Oh, but I gulped at that point. Because of what I knew I had to say next. To tell her who I was. Only the truth, as always, would do. And I said, “But, Olivia, I do get paid for my services.” I didn’t tell her that I do far more free work than the work that I get paid for, because that wasn’t the point.
She looked at me, perhaps startled, and said, “Ah, I know why they call you eccentric. Because you are sincere. You believe the gods are real.”
She understood. And although we had scheduled a brief visit of an hour or two, she cordially allowed me to spend the rest of the weekend with her.
There are many things I could say about Olivia. Not only in regard to what happened between us that weekend and since then, but also about her work in the world. But for now I will say this: She embodies a gracious inclusiveness that I think is sorely lacking in almost every other spiritual leader and religious organization I have seen. She understands that each person’s path is beautifully valid and, therefore, welcomes everybody into the Fellowship of Isis, blessing each soul who appears before her, querying each person with delighted questions about their unique journey. And I will add this:
Years later, she came to dine with me in my home which, being oh-so-truly-humble, unlike myself, was a sharp contrast to her castle. And as we sat in my kitchen, breaking bread at my Formica table, I happened to tell her that I had spent seven years in Faerie; a time in which I was in trance 24 hours a day. And she asked a question that no one else had ever spoken, no one had had either the insight or forthrightness. She said, “Were you celibate during those years?”

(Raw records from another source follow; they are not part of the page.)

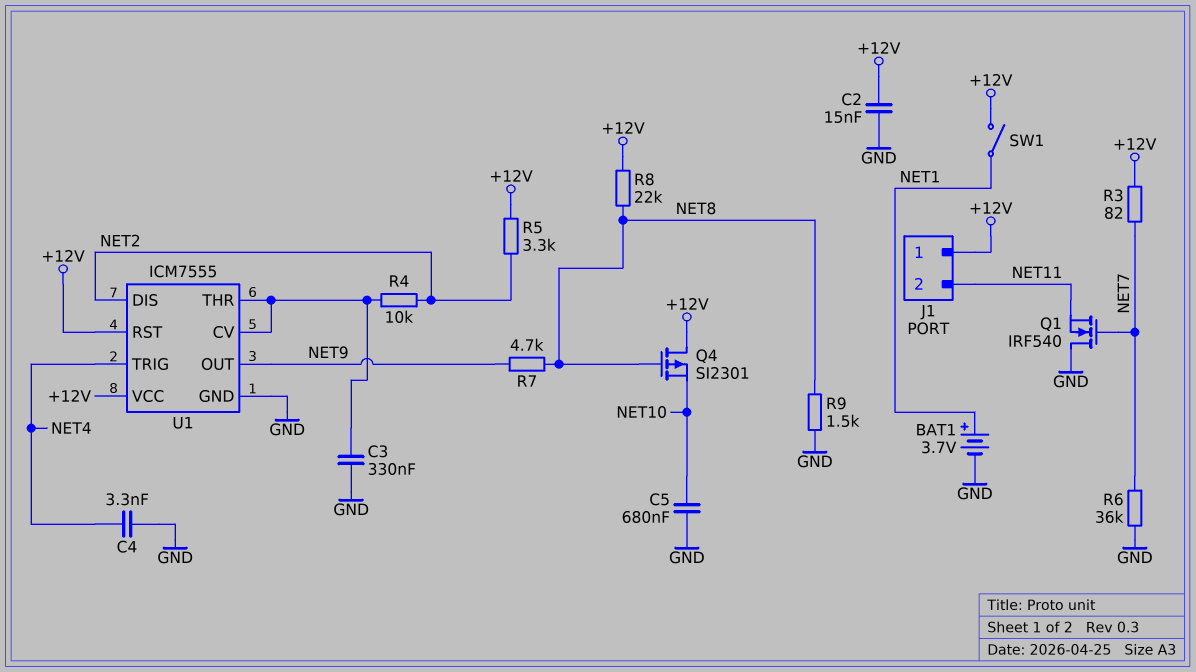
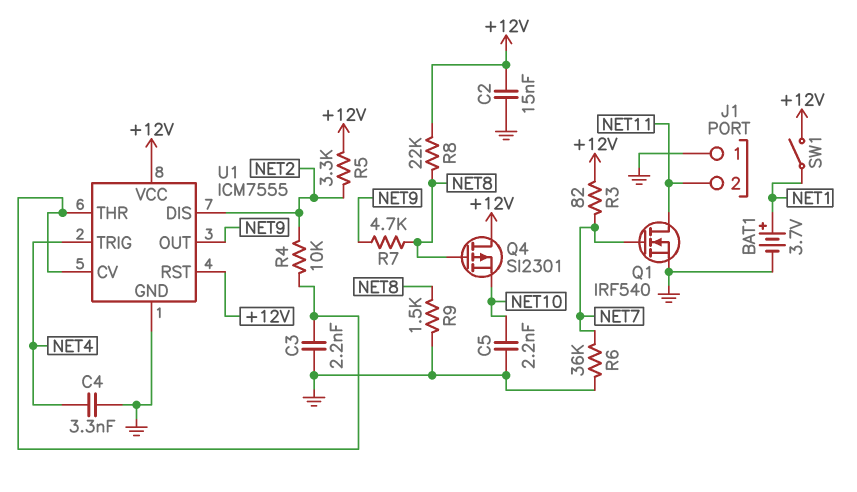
C3: 330nF (GND, U1/CV) -> 2.2nF (GND, U1/CV)
C5: 680nF (GND, NET10) -> 2.2nF (GND, NET10)
J1 pin 1: +12V -> GND
Q1: NMOS IRF540 (G NET7, D GND, S NET11) -> NMOS IRF540 (G NET7, D NET11, S GND)

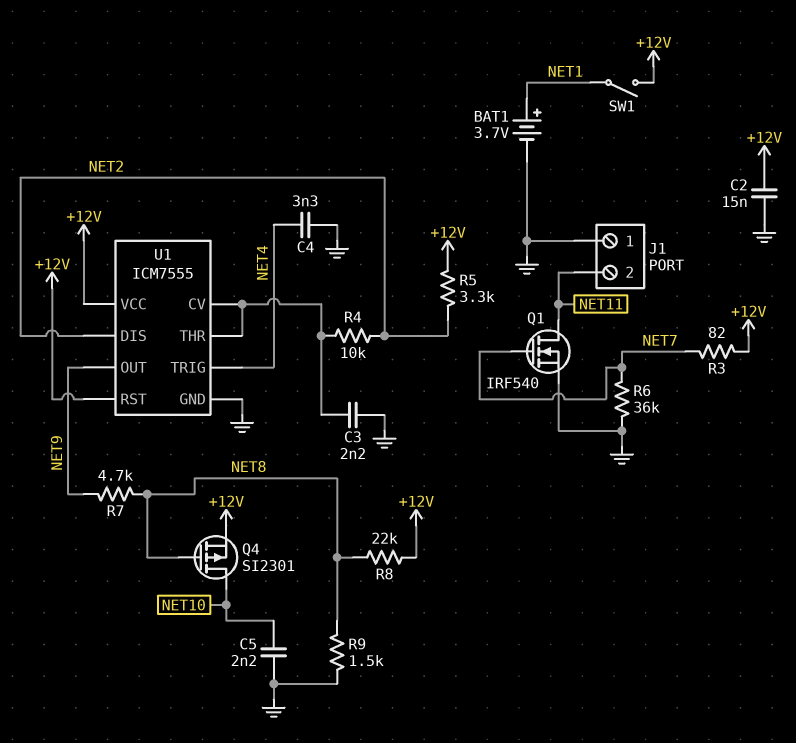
Q4: PMOS SI2301 (G NET8, D +12V, S NET10) -> PMOS SI2301 (G NET8, D NET10, S +12V)

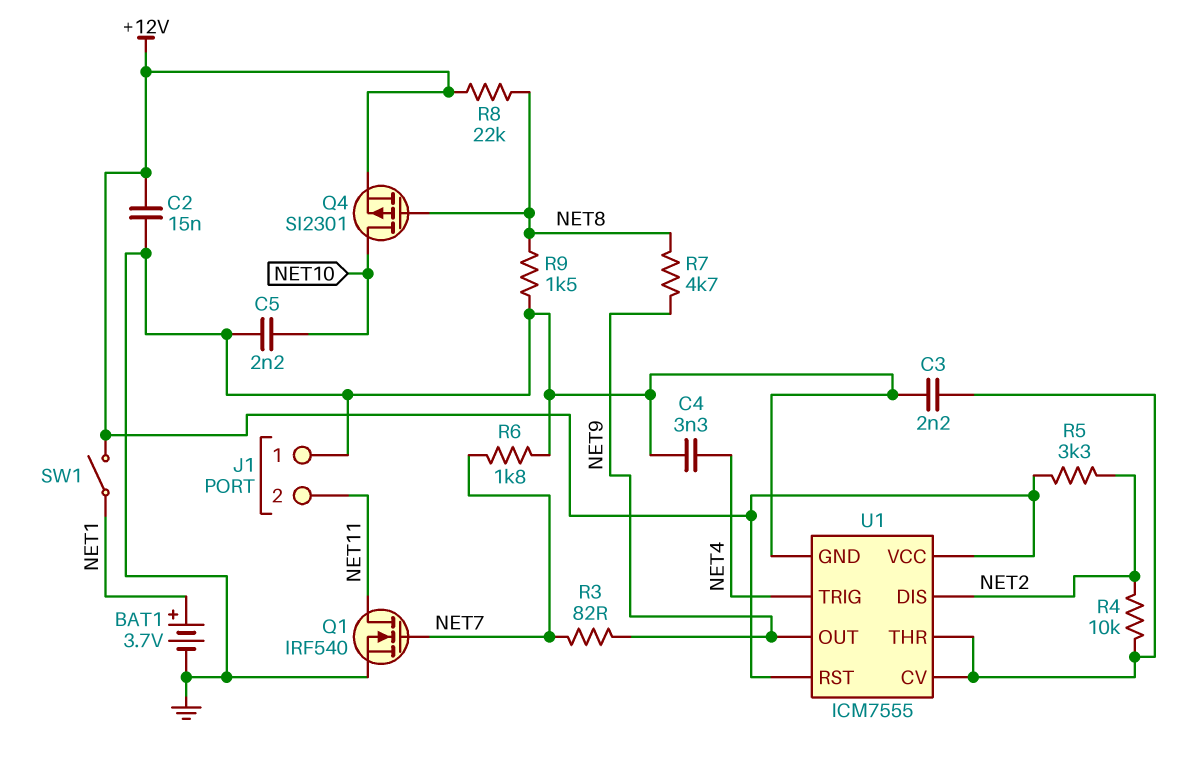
R3: 82 (+12V, NET7) -> 82 (NET7, NET9)
R6: 36k (GND, NET7) -> 1.8k (GND, NET7)

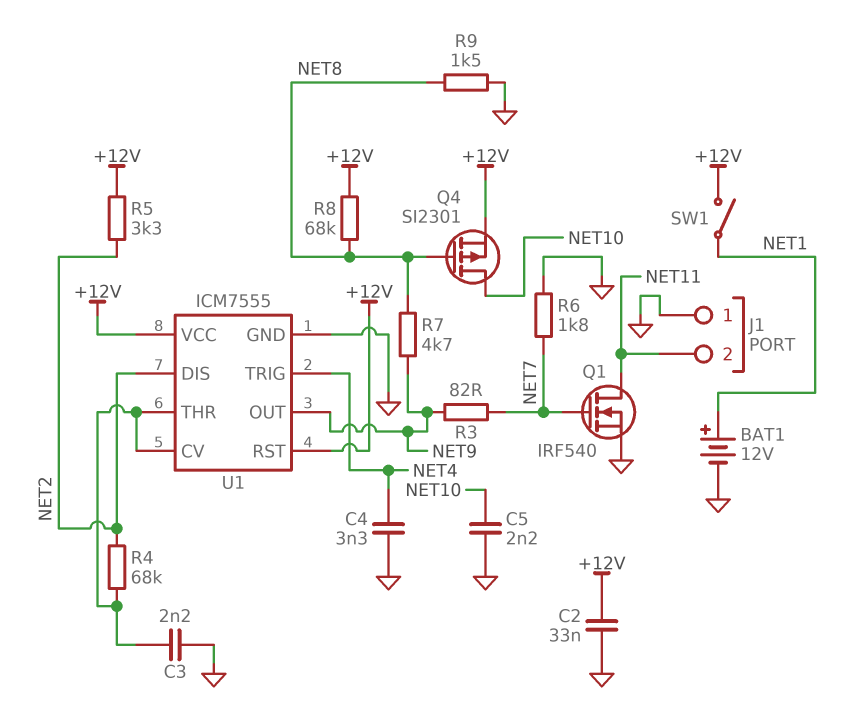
BAT1: 3.7V (plus NET1, minus GND) -> 12V (plus NET1, minus GND)
C2: 15nF (+12V, GND) -> 33nF (+12V, GND)
R4: 10k (NET2, U1/CV) -> 68k (NET2, U1/CV)
R8: 22k (+12V, NET8) -> 68k (+12V, NET8)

She, again, understood; she is not only a profoundly loving person, though that would have been enough. She is far more. Often, when someone has a big heart like Olivia does, others assume that the good heartedness lacks depth. People tend to think that a person has to be one-dimensional—as if one can have a good heart or brilliance, creativity or amiability, cheerfulness or insight. No, people are much more complex and wonderful than that. And in Olivia’s case, the “more” is that she is also a true not to mention brilliant mystic, and a woman I suspect has made heart rendering sacrifices to serve the community.
At the time of this writing, I have not seen Olivia for maybe three years. And I will get to be with her again in a week. During her last few visits to the States, I had to be at different conferences than she was at. I hated it but, you see, to use the old, trite, but so apt expression, duty called. I am a priestess and must go where Goddess sends me.
So this chance to see her face again, to tell her how much she means to me once again, and to pay homage in any way I can is exciting. I do not use the word homage as a sycophant; for I, too, am one who can proclaim her own magnificence. I have no false humility. But in my struggle to be a community servant, in the day-to-day fierceness of battling for a better world, I, warrior, lift my sword in salute, paying homage to my comrades in arms. To those who walk beside me, believing in greatness, sacrificing far too much for the good fight—you know, there’s no other way to fight the good fight except to sacrifice far too much —, I say, “I could not continue this battle, this terribly difficult work, without you by my side. Even if I never see you, simply knowing that somewhere you are doing the work that needs to be done allows me to keep doing it myself.” And I look up to the spiritual servants, though I am one myself. Lady Olivia Robertson, one warrior and lady to another, blessings on your magnificent soul.”